Acabo de ver la premiación de los premios Oscar, con aquel decorado de plexiglás dorado que asombró al mundo desde el lujoso teatro Dolby de Los Ángeles en ajena semejanza al tupé dorado-naranja del Míster Trump.
Recordé a Gibbon cuando describe la decadencia del Imperio Romano. Su lenta implosión desde las entrañas; desvarío cuando pienso que las primeras manifestaciones de esa decadencia ocurren invariablemente con un arte aburrido, siempre premiado por los centros dorados del Poder (cinematográfico).
Una ceremonia diseñada por los hombres políticamente correctos, un Lineamiento post-ideológico de Hollywood, una nueva forma de aburrimiento.
Y, no digo todo esto porque mis filmes favoritos en esa noche de lo banal no fueran finalmente premiados, esa es otra versión de la historia, la mía, la que me reservo.
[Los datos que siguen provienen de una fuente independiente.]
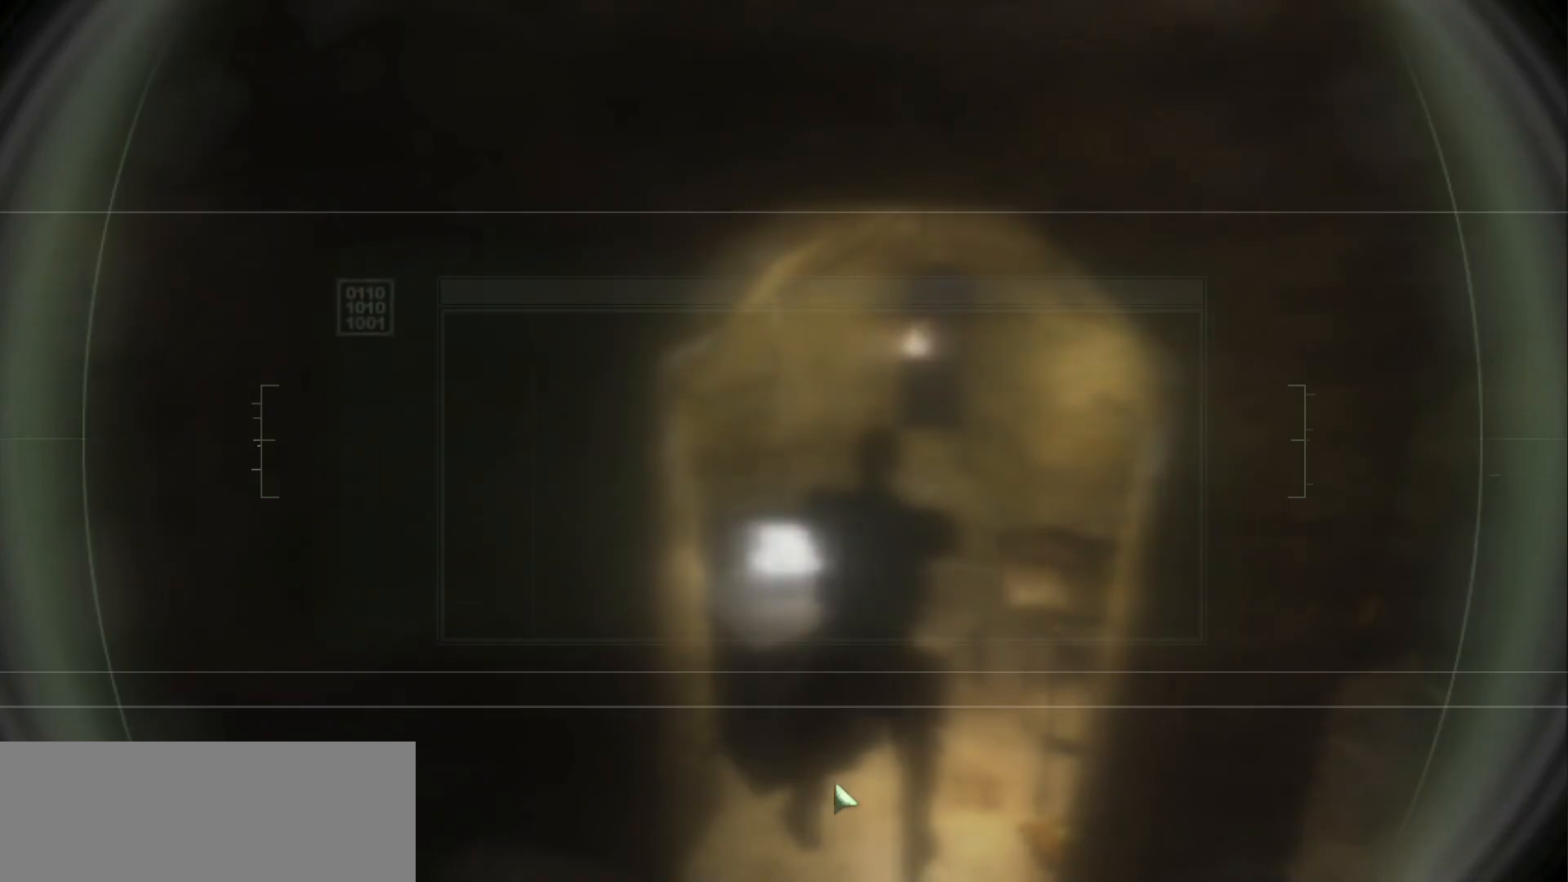
{"keys": [], "mouse": [], "events": [[50, "c", "down"], [50, "v", "down"], [133, "c", "up"], [133, "v", "up"], [217, "c", "down"], [217, "v", "down"], [283, "c", "up"], [283, "v", "up"], [383, "c", "down"], [383, "v", "down"], [450, "c", "up"], [450, "v", "up"]]}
Lo digo porque me aburrí viendo el mismo ir y venir de una aristocracia elitista prisionera entre las neurosis que provoca el mucho dinero y lo «políticamente correcto». Me aburro cuando veo a un actor mediocre con una ridícula prótesis dental intentar imitar en el escenario y en la vida a la Reina Mercury, a un danés-argentino interpretar a un racista que en el fondo es un buen tipo de familia o la historia en blanco y negro de una empleada doméstica de Oaxaca en una nación azotada por las mafias de la política y el narcotráfico, sin límites definidos entre los unos y otros.
La noche concluyó con las estatuillas más doradas en la historia del cine; mas doradas que el propio decorado del Dolby LA. Una noche de Queens Transformers (Marvel dixit). Pero no había Reino que gobernar, ni Reinas, ni Reyes, el arte estaba en una galaxia muy lejana, en el “Transformer” de Lou Reed, o en la resurrección del Marqués de Sade nacido esta vez en formas de «rock star» en Zanzíbar, inmigrante, pobre, homosexual, millonario, sadomasoquista, muerto de SIDA; y… es que los “genios no deben morir (pues estamos muy escasos de ellos”).
“Green Book” dice el crítico de Los Ángeles “es frívola, deshonesta y racista” aunque aparente lo contrario. Lo que no dice el critico Justin es que fue el filme premiado como el mejor del 2018, pues se asemeja mucho a la Sociedad del Entretenimiento que lo engendró.
«Sociedad» que por igual engendró a un presidente misógino, racista, presuntamente criminal, cuyo tupé dorado adornó toda la ceremonia como el recordatorio de un neo fantasma que recorre el mundo, un Big Brother igual de «frívolo, deshonesto y racista” .
El ideal trillado de reconciliación racial del “Green Book” se merece el premio pues representa ese ideal cursi y falso que exporta toda una nación con sus ilusas panaceas que vienen indistintamente incorporadas desde sus insalubres hamburguesas hasta su cine plebeyo y prejuiciado.
Terminada la ceremonia fui al equipo de música, bese a mi esposa en la nuca y los labios, deje que el azar y la noche hicieran su trabajo, un tema de Queen, nos servimos un vodka doble con hielo y zumo de naranja, mirando como comenzaba la mañana entre las estrellas y Neptuno, las serpientes del Nilo, los siete mares y las flores del Valle, entre los reyes (y las reinas) que pierden sus reinos por un caballo, nos hicimos el amor en paz, «frívolos y deshonestos».